Everyone who bought one of Valve’s Steam decks at launch has a very specific model of solid state drive installed in their device. Anyone who bought one recently got a different drive, namely one possibly Slower.
As hardwareluxx report (above PC gamer), all Steam decks that originally shipped with a 256GB or 512GB SSD would have been connected via four “lanes”. Now, some devices ship with drives connected by only two “lanes,” a change that could theoretically result in slower performance since you’re essentially halving the drive’s bandwidth.
This swap was not announced publicly via a press release or statement, and Steam decks that ship with these newer drives were not distinguished by a new model number. In fact, the only public mention of the change at all came from Valve, who quietly edited the handheld’s specs page in late May.

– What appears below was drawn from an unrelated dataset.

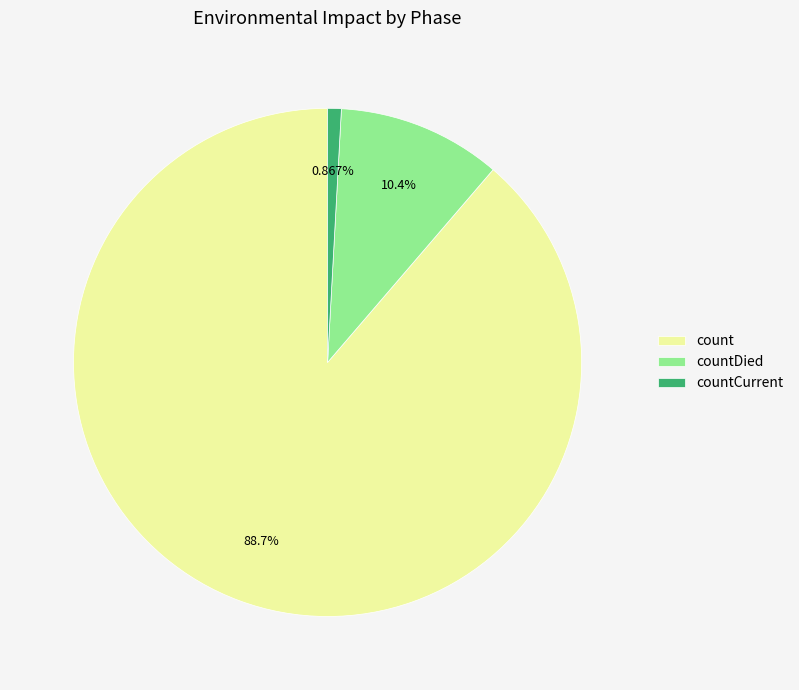

Which category has the smallest portion of the pie?

countCurrent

This is the only way to find out if you have the original SSD installed or not in your Steam Deck is to check its specifications in the system menu. Under “Hard Disk” how PC gamer to adviseyou need to look for:
In the right pane it will have a code. Our 512 GB test model has a Phison ESMP512GKB4C3-E13TS drive. This appears to be a custom 2230 SSD using Phison’s Gen3 x4 E13 controller. So you want to check if your code also ends with -E13T or something else entirely. If it contains a code like -E08 (Gen3 x2 controller by Phison), then your deck is one of those with a drive running on a Gen3 x2 interface.
I was wary of my language regarding performance above because we haven’t seen any tests that would do so prove There is a noticeable difference in things like load times or fps between drives, at least for games that are currently available and fully supported on the platform. Which is understandable given that the news has only just been reported, and with units that are still hard to come by, few, if any, will have two Steam decks to compare them to directly.
It should also be noted that there are all sorts of ways a game’s performance can be impacted outside of an SSD’s own performance, and Valve would have tested these components internally prior to release, so you’d expect that would have If there had been noticeable hits to the flow of a game, the change would have been announced more publicly. However, we have reached out to the company for comment and will update when we receive feedback.